## [Exercise goal]
Write out each line of the entries below that holds the word "Services".

## [Data for this task]
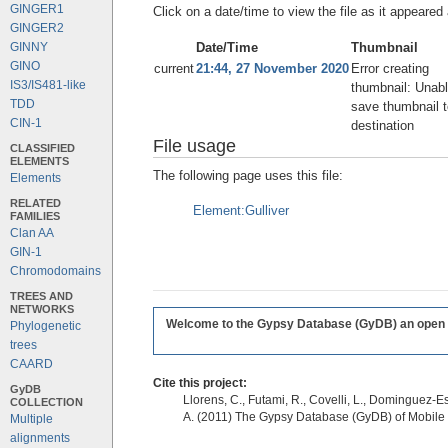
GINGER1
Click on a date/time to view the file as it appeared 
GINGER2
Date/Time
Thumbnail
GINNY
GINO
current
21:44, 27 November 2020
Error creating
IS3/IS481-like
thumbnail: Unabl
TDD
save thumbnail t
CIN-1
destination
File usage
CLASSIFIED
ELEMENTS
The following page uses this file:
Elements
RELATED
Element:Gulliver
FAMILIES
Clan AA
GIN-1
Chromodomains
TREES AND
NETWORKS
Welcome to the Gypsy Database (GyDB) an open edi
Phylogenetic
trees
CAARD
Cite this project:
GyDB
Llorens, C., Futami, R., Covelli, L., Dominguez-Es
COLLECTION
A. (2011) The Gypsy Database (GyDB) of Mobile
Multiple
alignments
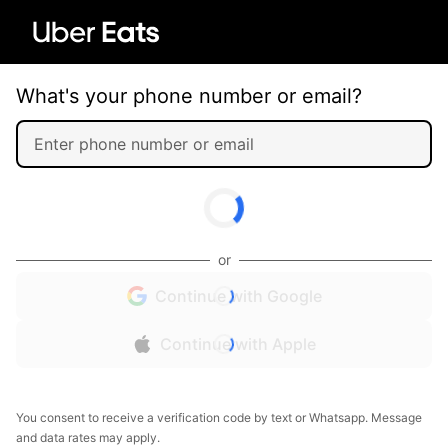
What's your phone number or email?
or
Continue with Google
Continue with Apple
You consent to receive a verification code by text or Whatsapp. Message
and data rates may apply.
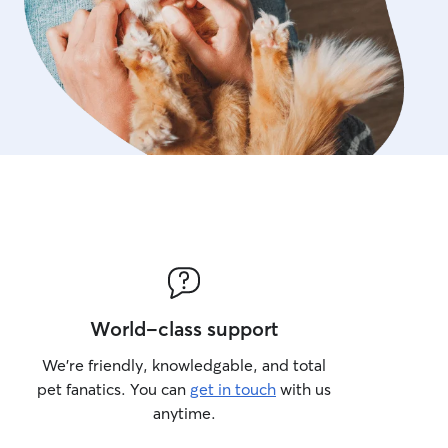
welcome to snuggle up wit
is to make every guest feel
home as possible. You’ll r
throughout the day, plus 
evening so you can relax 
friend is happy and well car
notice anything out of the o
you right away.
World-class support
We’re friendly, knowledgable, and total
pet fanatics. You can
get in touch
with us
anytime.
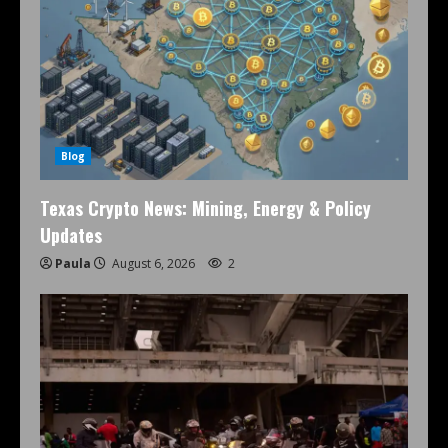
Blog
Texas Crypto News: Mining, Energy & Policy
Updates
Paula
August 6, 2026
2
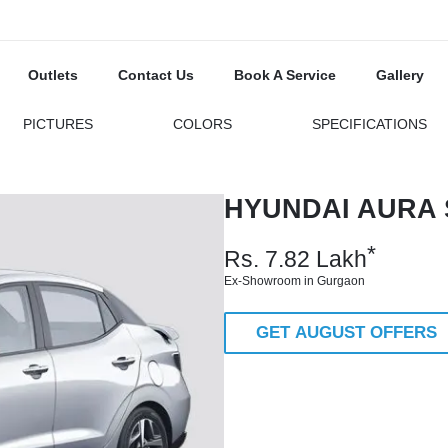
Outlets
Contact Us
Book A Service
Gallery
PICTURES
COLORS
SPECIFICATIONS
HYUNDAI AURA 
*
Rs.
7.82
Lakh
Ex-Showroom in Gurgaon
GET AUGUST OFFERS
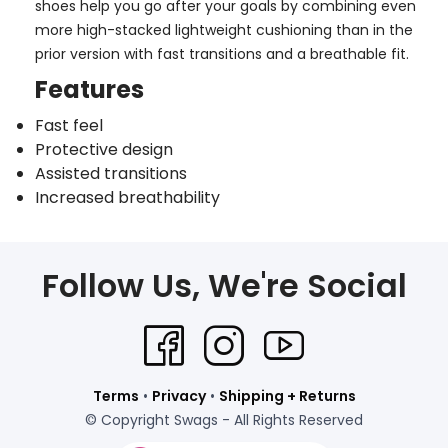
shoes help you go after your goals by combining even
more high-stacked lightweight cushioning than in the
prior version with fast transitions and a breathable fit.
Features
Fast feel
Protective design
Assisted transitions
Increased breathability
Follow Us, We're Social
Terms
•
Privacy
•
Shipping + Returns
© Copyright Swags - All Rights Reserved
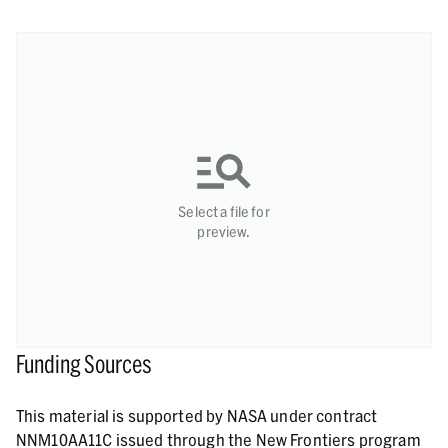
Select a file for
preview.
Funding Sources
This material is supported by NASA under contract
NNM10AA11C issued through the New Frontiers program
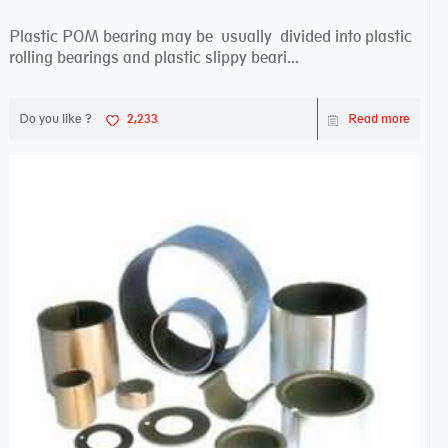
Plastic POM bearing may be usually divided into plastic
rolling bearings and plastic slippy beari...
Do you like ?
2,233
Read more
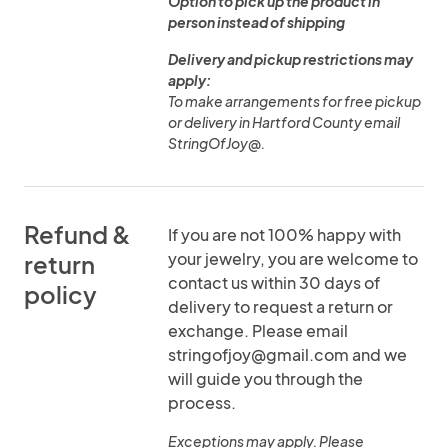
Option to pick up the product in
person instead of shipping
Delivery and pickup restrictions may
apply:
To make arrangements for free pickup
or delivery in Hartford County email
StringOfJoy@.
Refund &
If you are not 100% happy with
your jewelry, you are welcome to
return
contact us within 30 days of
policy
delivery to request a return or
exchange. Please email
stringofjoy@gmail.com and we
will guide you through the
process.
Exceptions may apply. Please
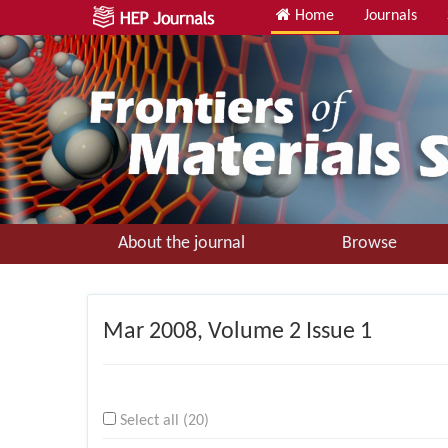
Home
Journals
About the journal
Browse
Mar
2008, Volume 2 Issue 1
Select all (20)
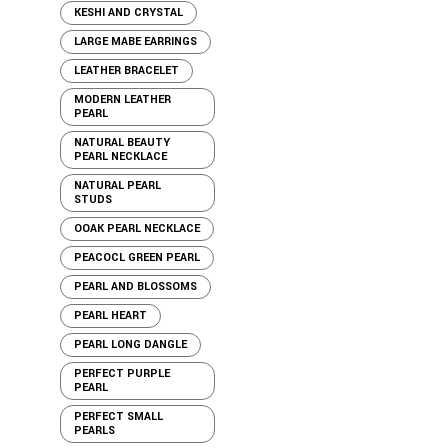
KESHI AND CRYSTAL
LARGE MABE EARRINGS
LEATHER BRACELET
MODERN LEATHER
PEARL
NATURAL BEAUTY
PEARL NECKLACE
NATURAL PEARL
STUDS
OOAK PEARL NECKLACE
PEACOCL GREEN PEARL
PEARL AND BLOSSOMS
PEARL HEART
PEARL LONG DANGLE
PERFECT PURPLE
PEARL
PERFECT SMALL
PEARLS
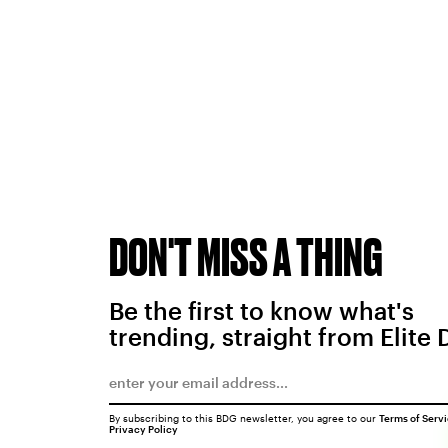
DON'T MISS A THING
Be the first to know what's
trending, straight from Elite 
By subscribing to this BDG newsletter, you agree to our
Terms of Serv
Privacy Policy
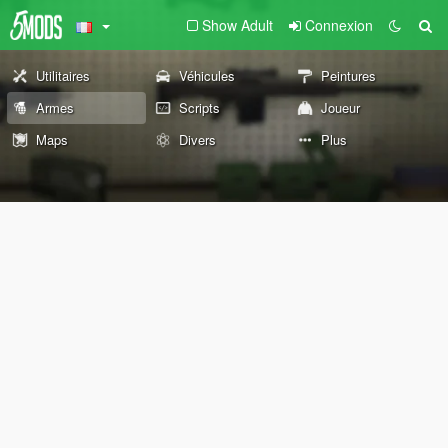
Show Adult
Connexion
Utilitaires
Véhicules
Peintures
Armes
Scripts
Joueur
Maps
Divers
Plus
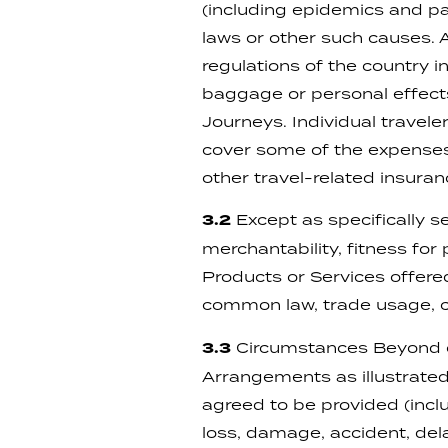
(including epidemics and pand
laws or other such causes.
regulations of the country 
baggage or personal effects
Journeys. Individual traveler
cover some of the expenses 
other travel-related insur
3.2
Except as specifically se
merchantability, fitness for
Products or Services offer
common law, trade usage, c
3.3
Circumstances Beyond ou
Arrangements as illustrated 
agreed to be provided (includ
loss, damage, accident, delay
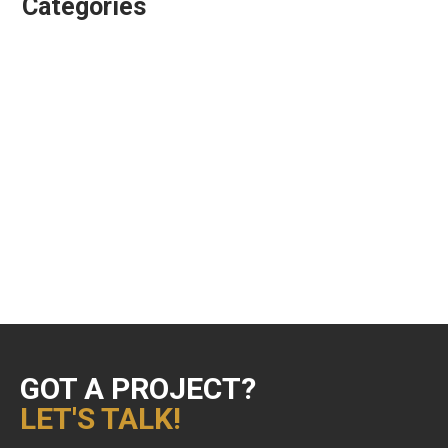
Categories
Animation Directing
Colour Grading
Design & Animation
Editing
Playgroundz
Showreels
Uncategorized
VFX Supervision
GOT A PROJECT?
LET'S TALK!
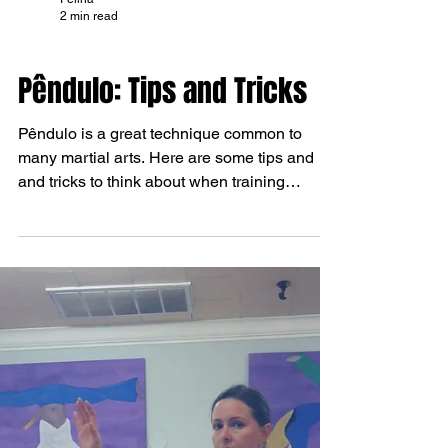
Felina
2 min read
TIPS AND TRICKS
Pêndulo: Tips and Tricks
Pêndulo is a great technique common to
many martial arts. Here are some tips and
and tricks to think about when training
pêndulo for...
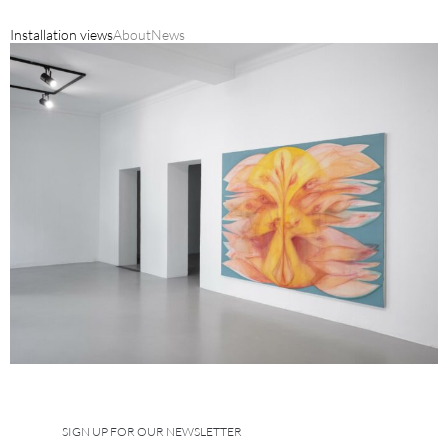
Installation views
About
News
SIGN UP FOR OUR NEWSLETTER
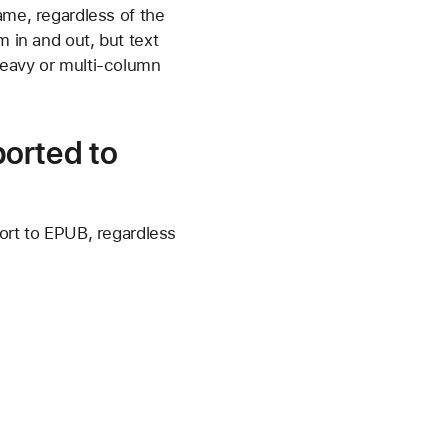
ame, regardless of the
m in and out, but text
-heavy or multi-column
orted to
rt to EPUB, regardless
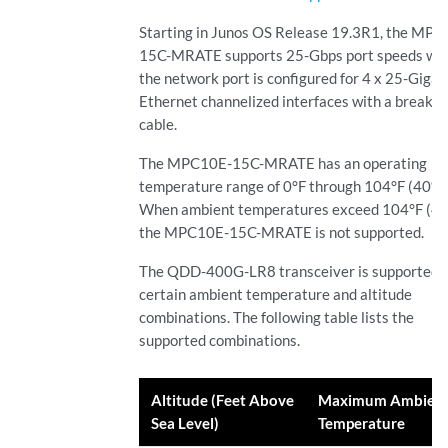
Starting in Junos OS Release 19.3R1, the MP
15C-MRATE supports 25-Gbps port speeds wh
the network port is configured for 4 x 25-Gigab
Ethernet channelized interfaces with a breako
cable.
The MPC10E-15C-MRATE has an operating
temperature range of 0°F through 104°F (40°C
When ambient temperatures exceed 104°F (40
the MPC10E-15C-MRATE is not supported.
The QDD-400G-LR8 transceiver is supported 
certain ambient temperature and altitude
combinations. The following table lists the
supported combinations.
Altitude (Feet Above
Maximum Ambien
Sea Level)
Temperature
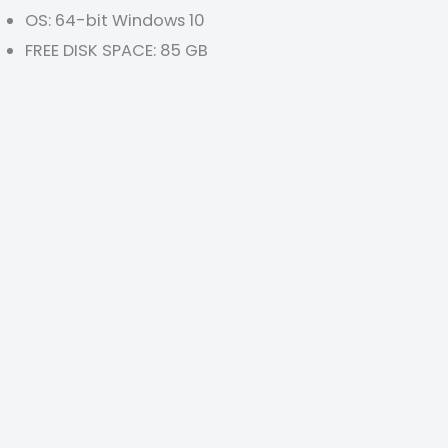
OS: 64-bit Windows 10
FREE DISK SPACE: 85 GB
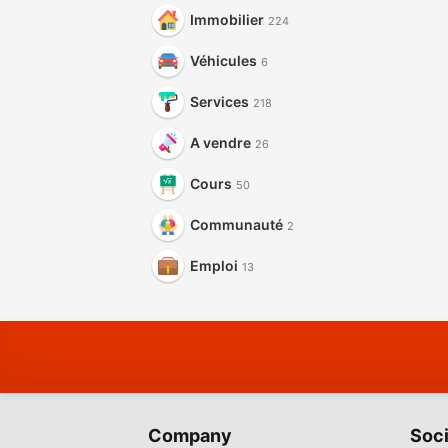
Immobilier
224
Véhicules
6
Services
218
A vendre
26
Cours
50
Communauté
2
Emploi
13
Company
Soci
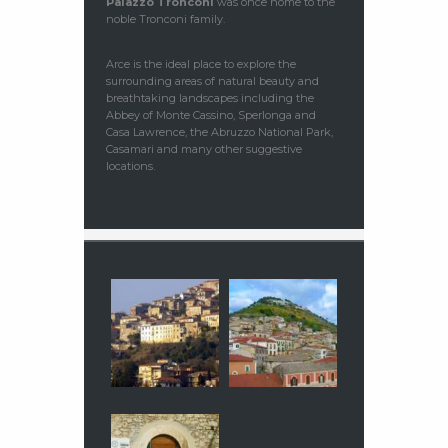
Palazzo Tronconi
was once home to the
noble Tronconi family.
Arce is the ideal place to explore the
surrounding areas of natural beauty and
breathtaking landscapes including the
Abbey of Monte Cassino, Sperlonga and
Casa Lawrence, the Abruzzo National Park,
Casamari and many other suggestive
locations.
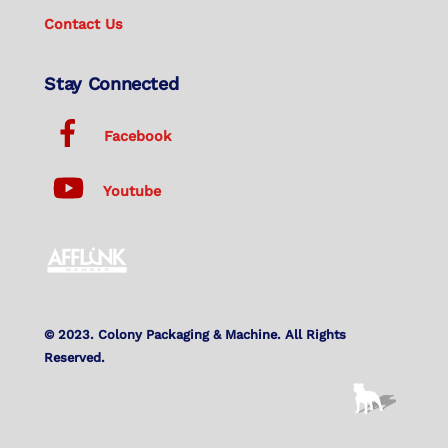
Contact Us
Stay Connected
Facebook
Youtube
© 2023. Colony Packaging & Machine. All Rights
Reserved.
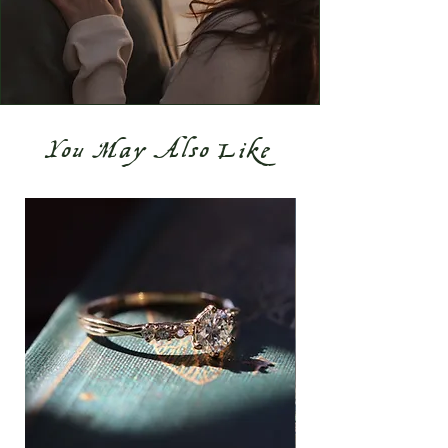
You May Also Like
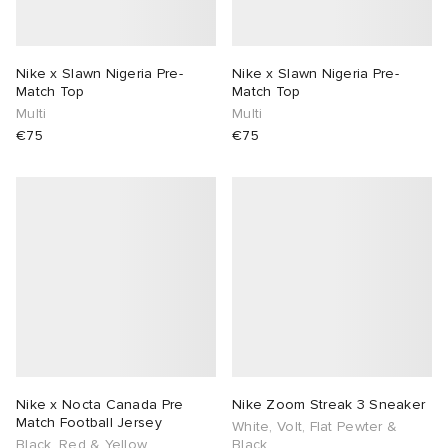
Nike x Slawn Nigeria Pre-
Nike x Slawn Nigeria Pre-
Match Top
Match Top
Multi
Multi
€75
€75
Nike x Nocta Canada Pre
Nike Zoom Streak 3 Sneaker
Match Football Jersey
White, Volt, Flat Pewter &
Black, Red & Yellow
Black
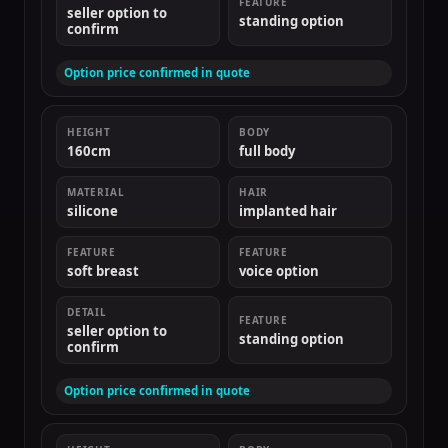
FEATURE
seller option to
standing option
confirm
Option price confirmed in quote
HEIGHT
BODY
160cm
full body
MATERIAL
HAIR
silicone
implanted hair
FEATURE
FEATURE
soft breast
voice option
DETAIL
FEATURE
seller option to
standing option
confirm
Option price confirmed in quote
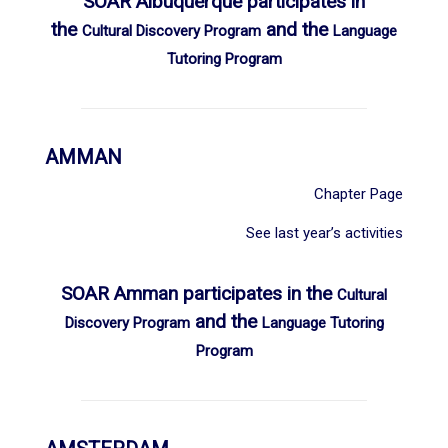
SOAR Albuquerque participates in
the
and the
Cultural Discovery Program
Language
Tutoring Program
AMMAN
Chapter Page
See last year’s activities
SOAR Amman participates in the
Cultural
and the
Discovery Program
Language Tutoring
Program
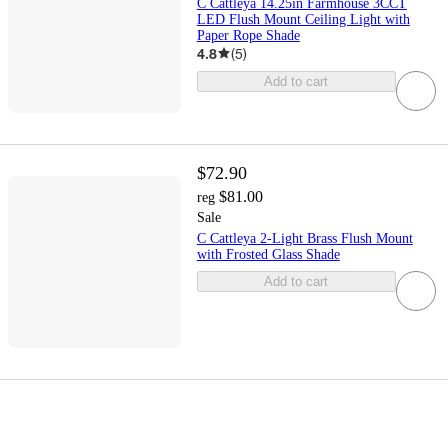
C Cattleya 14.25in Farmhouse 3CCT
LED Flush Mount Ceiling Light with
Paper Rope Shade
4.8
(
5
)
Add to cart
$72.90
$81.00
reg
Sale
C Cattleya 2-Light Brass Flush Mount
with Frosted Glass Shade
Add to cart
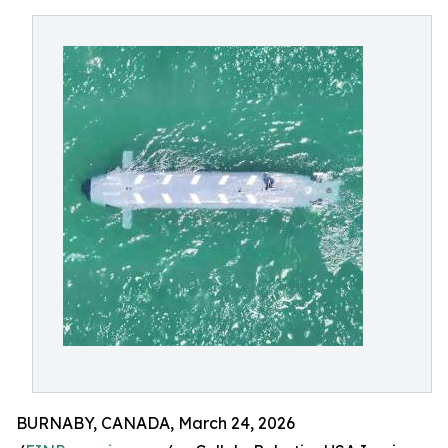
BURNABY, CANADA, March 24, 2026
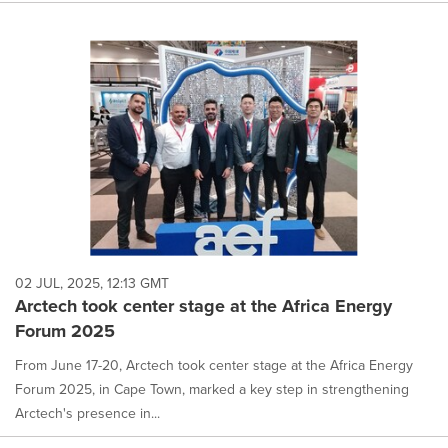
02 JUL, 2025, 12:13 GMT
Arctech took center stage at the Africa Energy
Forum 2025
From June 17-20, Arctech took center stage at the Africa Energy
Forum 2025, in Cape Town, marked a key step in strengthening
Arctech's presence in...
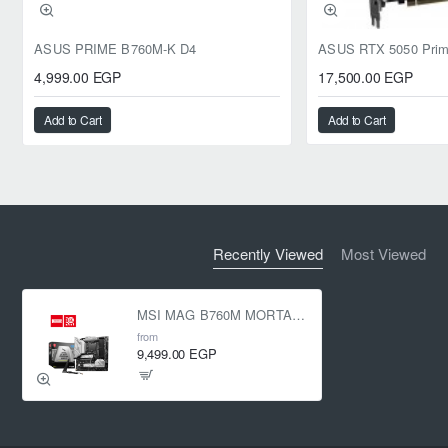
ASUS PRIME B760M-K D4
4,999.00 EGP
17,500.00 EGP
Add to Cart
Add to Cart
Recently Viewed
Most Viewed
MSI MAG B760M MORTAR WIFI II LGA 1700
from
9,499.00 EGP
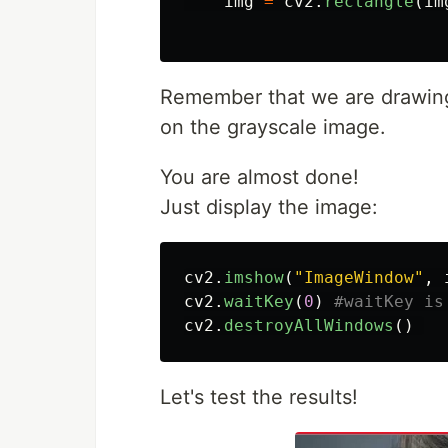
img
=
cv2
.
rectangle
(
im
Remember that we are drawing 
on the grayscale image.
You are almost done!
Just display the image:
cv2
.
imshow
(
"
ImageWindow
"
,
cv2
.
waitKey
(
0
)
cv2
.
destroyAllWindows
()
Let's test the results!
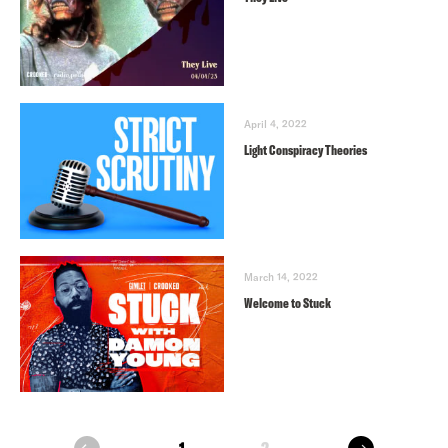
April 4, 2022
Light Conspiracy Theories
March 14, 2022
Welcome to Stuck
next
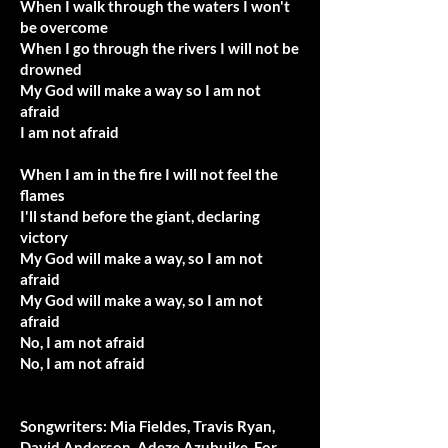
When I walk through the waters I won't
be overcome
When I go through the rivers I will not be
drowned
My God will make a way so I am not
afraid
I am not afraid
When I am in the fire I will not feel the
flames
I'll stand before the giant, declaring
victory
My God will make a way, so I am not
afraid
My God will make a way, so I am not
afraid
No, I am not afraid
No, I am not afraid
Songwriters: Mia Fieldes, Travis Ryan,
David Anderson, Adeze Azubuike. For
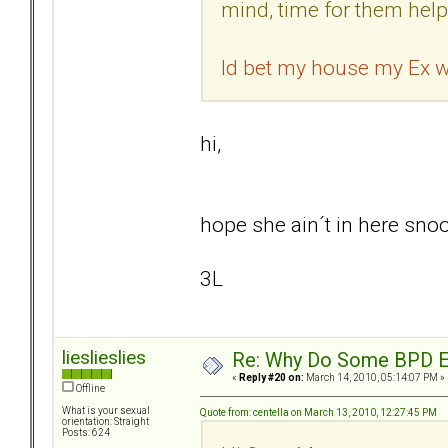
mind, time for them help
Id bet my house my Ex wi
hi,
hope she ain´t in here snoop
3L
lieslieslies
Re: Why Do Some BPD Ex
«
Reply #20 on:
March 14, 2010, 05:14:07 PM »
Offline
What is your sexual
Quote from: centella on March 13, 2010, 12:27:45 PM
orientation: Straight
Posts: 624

## [Task solution]
Products or Services offer
Services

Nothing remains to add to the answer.